Air Enforcement Accomplishments Fiscal Year 2005
| Enforcement Accomplishments 2005 Quick Finder | |||
EPA’s air enforcement team helped to improve air quality for millions of residents in the large urban centers of EPA’s Pacific Southwest Region.
EPA settles with Chevron over Clean Air Act violations at 3 regional refineriesChevron U.S.A. Inc., as part of a larger national settlement, agreed to pay a penalty of $2.7 million for Clean Air Act violations. The settlement requires Chevron to spend an estimated $275 million nationwide ($72.5 million for the refineries in Region 9) to install and implement pollution control technologies to reduce emissions at its refineries. Chevron also will spend more than $4 million (more than $3 million in Region 9) on further emissions controls and other environmental projects in communities around the company's refineries. The states of Hawaii and the Bay Area Air Quality Management District will share in the cash penalties and the benefits of the environmental projects to be performed by Chevron.

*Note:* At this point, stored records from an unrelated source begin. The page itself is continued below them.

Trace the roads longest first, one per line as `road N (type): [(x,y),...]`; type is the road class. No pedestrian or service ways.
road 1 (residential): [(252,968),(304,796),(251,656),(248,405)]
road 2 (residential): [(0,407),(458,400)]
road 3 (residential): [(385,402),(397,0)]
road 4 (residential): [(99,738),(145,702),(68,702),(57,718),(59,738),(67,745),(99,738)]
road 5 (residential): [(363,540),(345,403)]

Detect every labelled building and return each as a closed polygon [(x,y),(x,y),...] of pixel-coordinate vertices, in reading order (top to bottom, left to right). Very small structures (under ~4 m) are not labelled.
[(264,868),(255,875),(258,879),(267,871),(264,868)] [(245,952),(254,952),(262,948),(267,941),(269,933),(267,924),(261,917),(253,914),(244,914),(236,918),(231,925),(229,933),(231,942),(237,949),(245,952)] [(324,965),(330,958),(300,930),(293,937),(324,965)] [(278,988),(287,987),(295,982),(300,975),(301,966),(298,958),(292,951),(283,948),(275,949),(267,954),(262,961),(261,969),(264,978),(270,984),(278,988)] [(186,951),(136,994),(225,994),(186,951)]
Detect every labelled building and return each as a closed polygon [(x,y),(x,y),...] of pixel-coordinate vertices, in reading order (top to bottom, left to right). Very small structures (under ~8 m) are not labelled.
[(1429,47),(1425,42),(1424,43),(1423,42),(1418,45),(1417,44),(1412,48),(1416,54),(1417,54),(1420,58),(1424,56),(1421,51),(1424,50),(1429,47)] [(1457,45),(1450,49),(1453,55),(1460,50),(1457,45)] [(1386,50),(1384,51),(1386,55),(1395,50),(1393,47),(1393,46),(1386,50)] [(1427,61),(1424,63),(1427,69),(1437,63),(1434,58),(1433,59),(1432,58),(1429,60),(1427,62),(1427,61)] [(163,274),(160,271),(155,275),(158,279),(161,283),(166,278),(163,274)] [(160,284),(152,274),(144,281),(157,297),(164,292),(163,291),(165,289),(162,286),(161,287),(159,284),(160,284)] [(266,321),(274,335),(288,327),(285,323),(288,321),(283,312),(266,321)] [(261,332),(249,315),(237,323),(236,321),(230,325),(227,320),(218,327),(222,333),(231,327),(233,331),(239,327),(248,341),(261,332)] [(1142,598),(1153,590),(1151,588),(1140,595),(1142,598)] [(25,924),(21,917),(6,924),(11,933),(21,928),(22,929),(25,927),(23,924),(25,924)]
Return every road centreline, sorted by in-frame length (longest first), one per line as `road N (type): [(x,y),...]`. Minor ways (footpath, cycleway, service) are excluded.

Glass company agrees to spend $13.8 million to resolve Clean Air Act violations, settlement establishes precedential NOx emission limits for the glass manufacturing industry
Saint-Gobain Containers Inc. agreed to resolve Clean Air Act violations at its Madera, Calif., facility, reducing air emissions by 400 tons per year. The company agreed to spend $13.8 million to install and operate air pollution control equipment and will also spend $1.2 million to reduce pollution as part of a supplemental environmental project. This precedential settlement establishes the most stringent NOx limit for a container glass furnace in the country.
EPA, DOJ finalized $900,000 settlement with ARCO for air violations at Port of Long Beach, ARCO will spend $675,000 for new pollution-control equipment to control diesel engine exhaust
EPA and the Department of Justice settled with ARCO Terminal Services Corp, for air pollution violations at the Port of Long Beach, Calif. ARCO will pay a $225,000 fine and invest in a $675,000 environmental project at the Ports of Long Beach and Los Angeles to control diesel exhaust from cargo handling equipment. The environmental project will reduce a diesel particulate and other pollutants from cargo handling and trucks operating in the surrounding area.
EPA reached a $118,404 settlement with the University of California over violations of the federal Clean Air Act.
EPA reached a $118,404 settlement with the University of California over violations of the federal Clean Air Act. The civil penalty stems from 15 stratospheric ozone protection violations identified during inspections of U.C.’s Berkeley and Davis campuses in 2002. The Stratospheric ozone layer is the earth’s protective shield against excessive ultraviolet radiation. The stratospheric ozone protection program aims to prevent depletion of the ozone layer through a national recycling and emission reduction program for ozone-depleting refrigerants. The program includes leak repair and record-keeping requirements for refrigeration equipment and appliances containing greater than 50 pounds of ozone-depleting refrigerants.
Mobil settlement includes environmental projects on tribal land
Read this story in the Communities and Ecosystems section.
Air enforcement team inspects islands’ air pollution sources
An EPA’s air enforcement team traveled to Guam and the Commonwealth of the Northern Marianas to inspect the islands’ air pollution sources and conduct training to local inspectors of the island environmental protection agencies. EPA and local inspectors conducted 28 inspections of most of the islands’ power plants, gasoline distribution facilities, and incinerators, some dry cleaners, back-up generators, a shipyard and a landfill. Compliance problems were discovered at two Saipan incinerators which resulted in enforcement actions. Full compliance at the incinerators are expected by January 2006.